Frequently Asked Questions
1. Why does a baby’s urine smell like ammonia?
Urine is composed of waste products, such as urea, dissolved in water. Urea may disintegrate into ammonia in some conditions. When it is diluted, you may not feel the smell. However, concentrated urine may have a strong odor of ammonia. The following conditions may cause ammonia odor in the urine.
- Bladder stones
- Urinary tract infections (UTIs)
An occasional ammonia smell in a baby’s urine is normal. However, if it persists, pediatricians may order tests to look for kidney or bladder issues.
2. Is smelly urine a sign of teething?
There is no direct link between teething and urine odor. You may look for signs and symptoms of other conditions that may cause strong-smelling urine in babies.
3. Why does a baby’s urine smell like poop?
If your baby’s urine smells like poop, first check for soiled diapers. Feces-smelling urine without signs of bowel movement can be due to a urinary fistula, an abnormal opening connecting the bladder to the intestines. It may cause leakage of feces into the urine, resulting in the poop smell of urine (3). Consult a doctor since it may increase the risk of urinary tract infections and require surgical correction.
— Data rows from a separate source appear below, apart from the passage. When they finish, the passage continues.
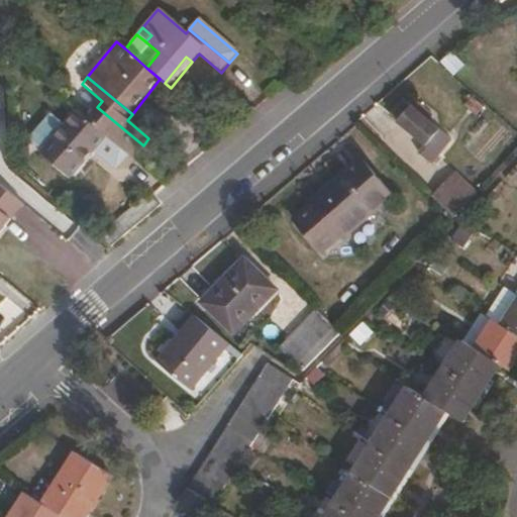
[(400,121),(413,107),(405,100),(392,114),(400,121)]
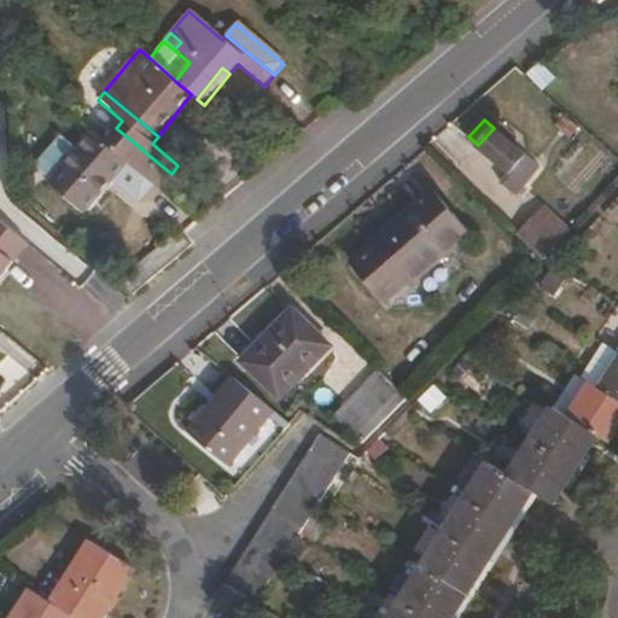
[(172,174),(116,128),(103,144),(128,165),(158,190),(172,174)]
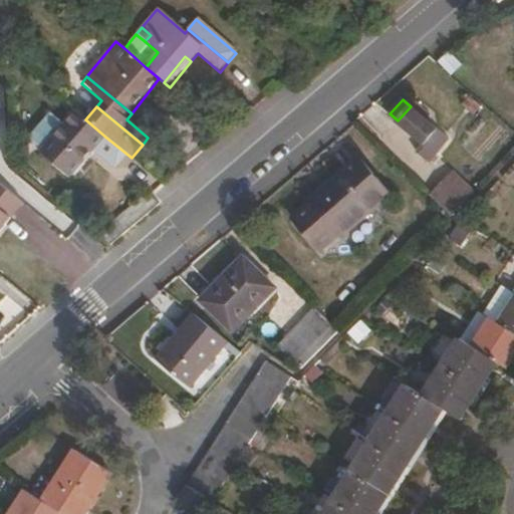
[(437,130),(411,106),(398,120),(423,145),(437,130)]
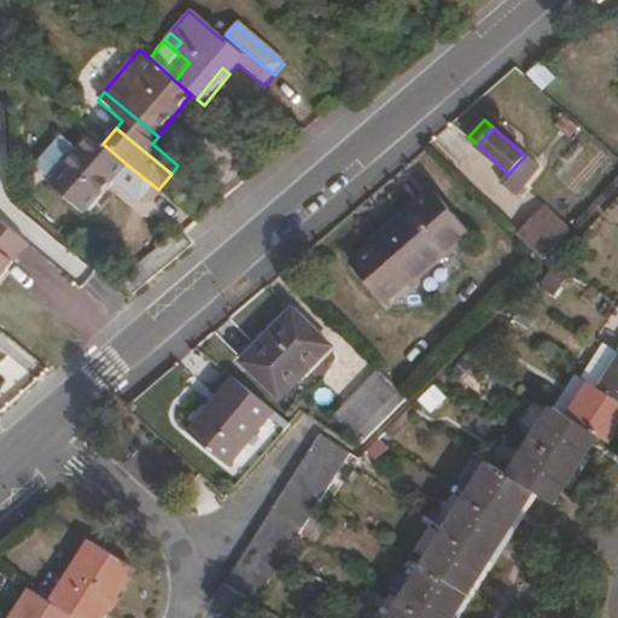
[(103,144),(92,135),(76,155),(111,185),(128,165),(103,144)]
Inadequate hydration is the usual cause of strong-smelling urine in babies. Changing diapers after long intervals can also give a foul smell to the urine. Increasing breastfeeding frequency or rehydration therapy for oral babies may resolve the problem without complications. However, some underlying conditions such as urinary tract infections, jaundice, diabetes, or maternal medications may cause a foul smell in urine. Check with a pediatrician if the condition doesn’t subside in a few days or if other symptoms such as fever, blood in urine, lethargy, or irritability are involved.
- Strong urine smell in babies could be due to varied reasons such as maternal medications or diet, or lack of milk.
- No need to worry as there are treatments depending on the cause.
- Consult a pediatrician if you notice a persistent foul smell.